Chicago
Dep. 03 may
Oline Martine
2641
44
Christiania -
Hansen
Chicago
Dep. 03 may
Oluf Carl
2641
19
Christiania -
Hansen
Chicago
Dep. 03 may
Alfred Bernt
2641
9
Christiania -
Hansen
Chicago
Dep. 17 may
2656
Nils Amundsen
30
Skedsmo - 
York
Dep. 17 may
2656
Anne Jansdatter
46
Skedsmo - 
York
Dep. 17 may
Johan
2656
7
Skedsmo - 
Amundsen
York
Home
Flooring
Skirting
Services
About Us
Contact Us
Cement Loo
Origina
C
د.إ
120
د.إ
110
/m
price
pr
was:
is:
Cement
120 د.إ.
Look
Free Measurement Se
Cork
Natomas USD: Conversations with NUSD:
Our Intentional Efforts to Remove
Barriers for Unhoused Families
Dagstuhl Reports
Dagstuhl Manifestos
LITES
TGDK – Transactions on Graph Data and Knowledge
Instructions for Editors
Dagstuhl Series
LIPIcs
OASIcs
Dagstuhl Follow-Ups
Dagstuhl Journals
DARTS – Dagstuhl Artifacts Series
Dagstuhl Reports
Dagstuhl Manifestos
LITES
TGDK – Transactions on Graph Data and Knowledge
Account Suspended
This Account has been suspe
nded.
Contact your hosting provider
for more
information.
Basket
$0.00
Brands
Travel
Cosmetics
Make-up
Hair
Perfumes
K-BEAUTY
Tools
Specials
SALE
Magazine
______________________________
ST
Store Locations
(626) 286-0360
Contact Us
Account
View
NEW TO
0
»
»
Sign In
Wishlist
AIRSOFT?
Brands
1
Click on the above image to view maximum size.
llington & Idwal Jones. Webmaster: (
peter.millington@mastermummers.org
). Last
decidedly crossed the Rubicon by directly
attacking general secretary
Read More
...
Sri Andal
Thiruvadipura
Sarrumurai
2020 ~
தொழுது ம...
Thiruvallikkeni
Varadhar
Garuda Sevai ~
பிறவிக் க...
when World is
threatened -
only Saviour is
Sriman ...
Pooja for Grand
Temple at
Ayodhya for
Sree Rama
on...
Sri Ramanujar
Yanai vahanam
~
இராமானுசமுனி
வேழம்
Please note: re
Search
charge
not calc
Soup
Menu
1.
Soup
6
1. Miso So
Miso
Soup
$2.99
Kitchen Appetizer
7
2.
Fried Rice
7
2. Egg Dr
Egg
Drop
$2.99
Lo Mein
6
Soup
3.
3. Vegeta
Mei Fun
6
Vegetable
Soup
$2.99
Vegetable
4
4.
______________________________
▶ _Work to be completed_
Count the lines in the preceding entries that contain the string "Series", and state only the resulting number.

▶ _Solution for this problem_
2